# BenC's Lawn Foibles



## BenC (Mar 27, 2018)

Few photos of my mishaps for the day: I hadn't edged the driveway all year and had a solid 2" strip of turf along the drive that I dug and transplanted, and it finally clicked that I should have been top dressing my plugs and sprigs all season. What a knuckle-dragger! I started topdressing everything with leftover sand from the brick guys, milorganite, and a lil' triple10. Also filling in a low spot between the house and my new garage. Scraped the root mat off and have pretty clean sand in the woods- we'll see what kind of crazy weeds pop up.








We'll see how good I do keeping up with a lawn journal. Buckle up!


----------



## BenC (Mar 27, 2018)

I may have hit the pool a few times with the backhoe- whoops!


----------



## BenC (Mar 27, 2018)

Some topdressed plugs


Couple shots of the cut. This is the second mow on the toro rotary with fresh sharpen. Will watch to see how frequent the blade needs sharpened




Been cutting high with the rotary, and holding back on irrigation a little, hasn't rained in a week. Roots should really be sinking down low now


Got given a couple of old jugs of glucoheptonate iron, not expecting this stuff to still be good, we'll see. Plan on putting some out soon


----------



## BenC (Mar 27, 2018)

To do list:
Start getting potassium in place
Iron spray
Last Nitrogen app of season
Another roundup app on bare ground
Level area between house and garage


----------



## Colonel K0rn (Jul 4, 2017)

I know someone who has a good price on a 20 gallon tow-behind sprayer :wink:


----------



## BenC (Mar 27, 2018)

SOLD


----------



## BenC (Mar 27, 2018)

Fifth mow with newly sharpened blades on the rotary and they are for sure dull.
Put a raft load of inputs down yesterday. Big ups @Colonel K0rn !!
0-0-21, 10-10-10, gypsum went on dry.. Prodiamine, humic, fulvic, iron went on wet. Only thing I have left to put this year is some pyrethroid and imidacloprid. 
Not sure if I should be working on my top dressing pre dormancy or if i should just wait and hit it hard after spring green up.
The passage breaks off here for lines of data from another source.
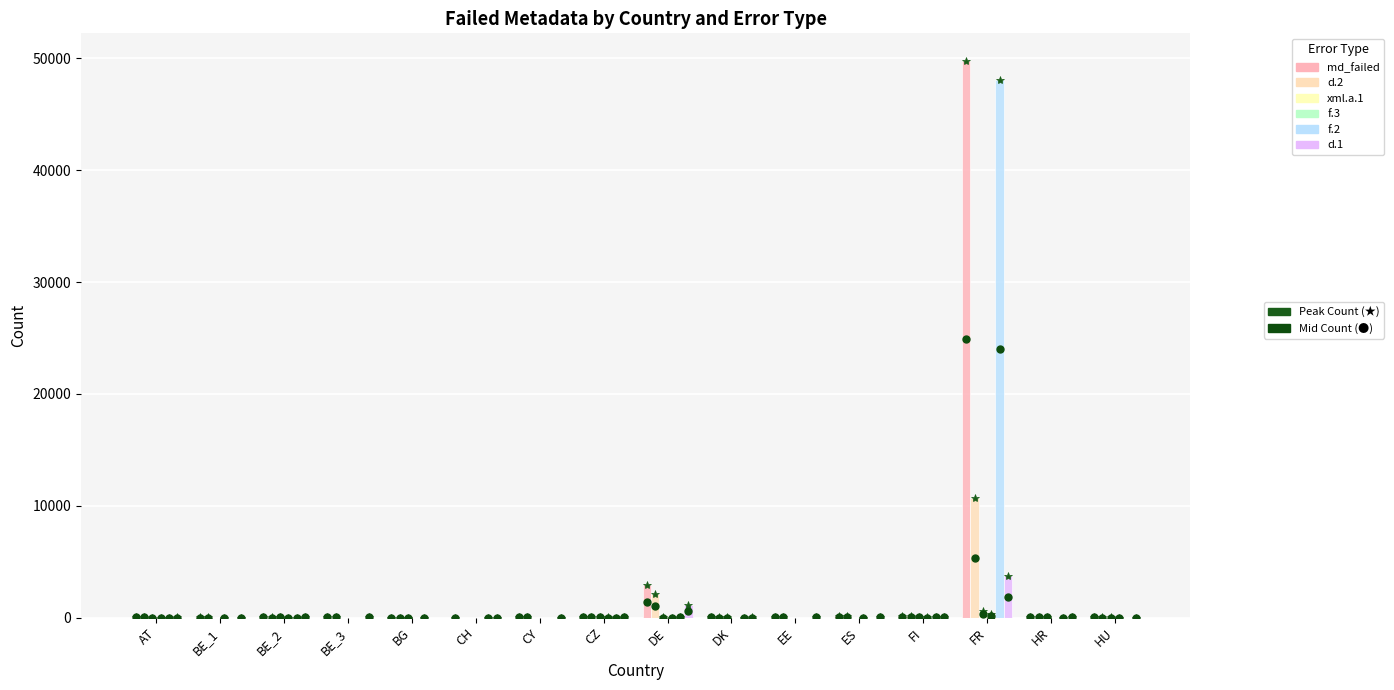

What is the spread (max minus min) of values at ES?

156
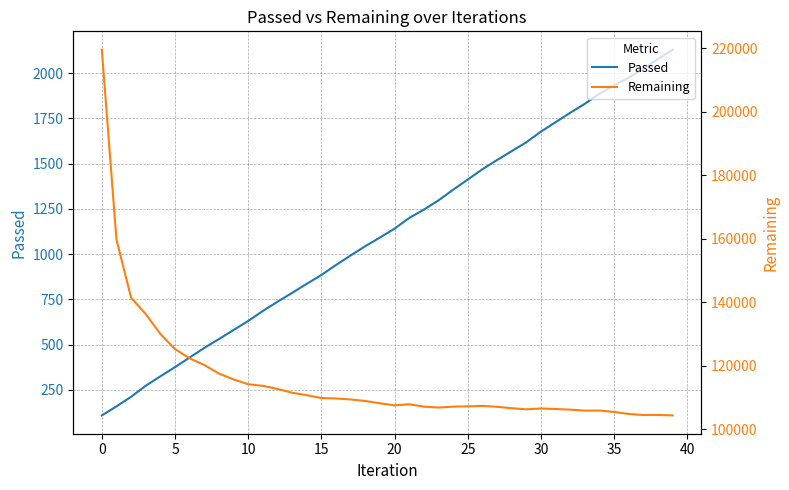

What is the maximum value shown in the chart?

219611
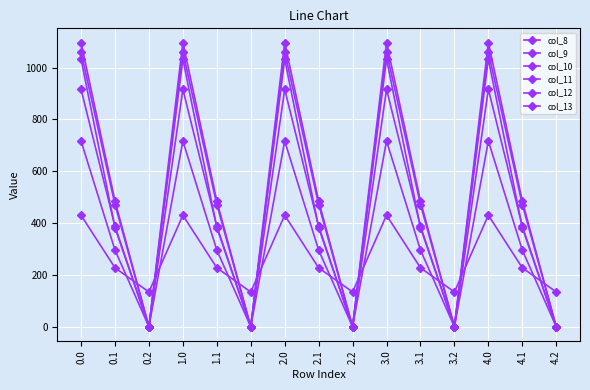

What is the average value of the col_8 series?

264.0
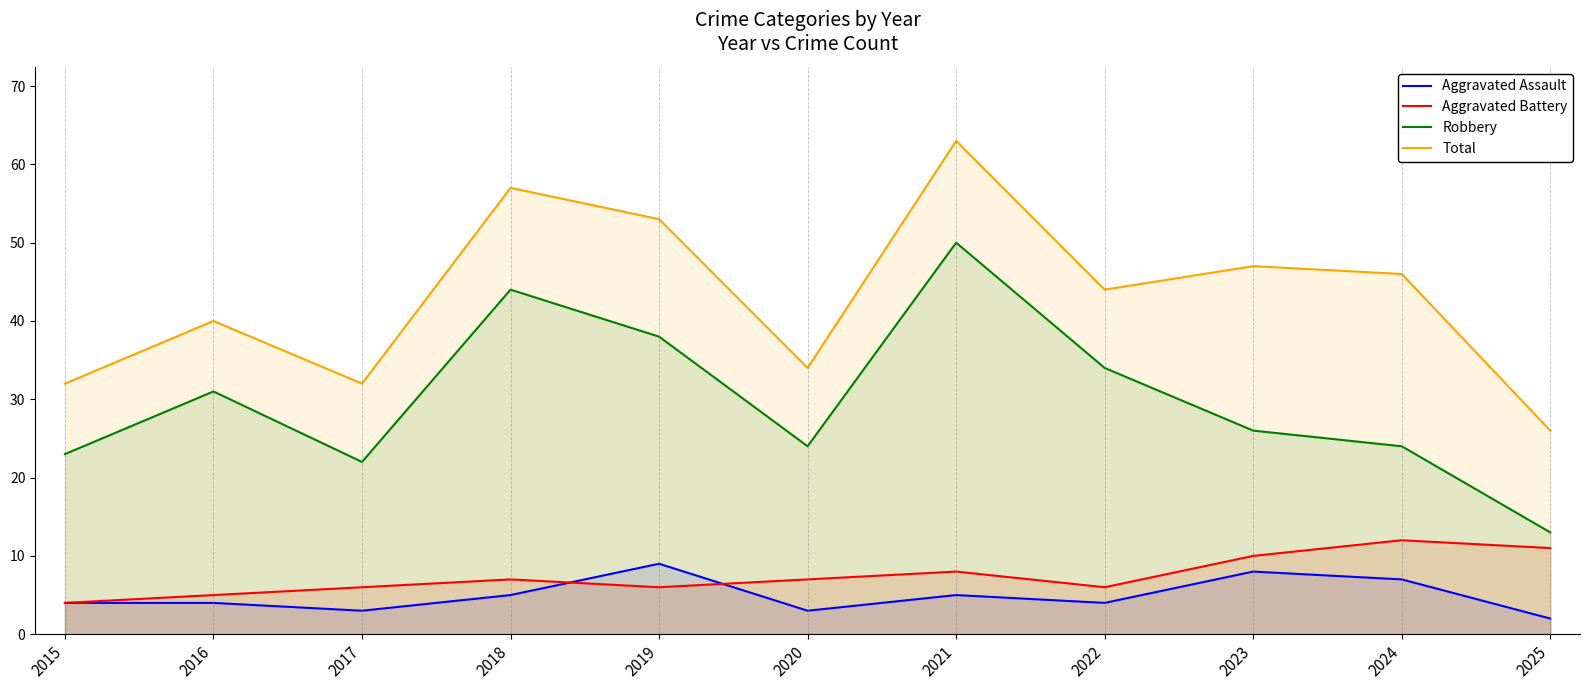

What is the minimum value shown in the chart?

2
Idk


----------



## Colonel K0rn (Jul 4, 2017)

Thanks for having me over @BenC. It was great to meet the rest of the family. I have to say that you're quite a griller, those bratwurst sure were tasty and stayed nuclear hot off of the grill. I'm curious to see how the yard is going to look in a week, considering we're about to get dumped on with Michael... hope it's not like Irma or Matthew. You better get the 580 out of the back 40, and make that swale pronto, otherwise all that work on the side of the house might be made unlevel again


----------



## BenC (Mar 27, 2018)

So busy this season I've only just started working on the grass a little bit in the last couple of weeks, I did get some 10-10-10 down immediately after green up, but otherwise it's been a struggle to even keep it cut. We've been cutting up all the sod that's grown into the flower beds and transplanting it, might be close to a pallets worth by the time we finish. 
We had brutal heat and dry weather for weeks until the skies opened up last week and it's just stopped raining today. My grass took a beating from the heat, it's still recovering now, but starting to look how it should. I'm hearing from guys that they've tallied up 19" of rain since the 5th of June! Anyways I got out in the rain last night and applied about 14 lbs of Headway G to deal with what rhizoctonia I currently have, and what is going to want to come in with the next 4 days of full sun and heat, so I got that done. While I was at Site One yesterday I also bought some of their AMP, I guess its just gypsum with some chelated iron and some humic acid, I'll probably put that out tonight after I mow along with some more fert. I think I added about 1000ft2 last year from sprigging and plugging, hoping to add more this year.


----------



## The_iHenry (Apr 23, 2019)

It's looking good. Have you finished that garage?


----------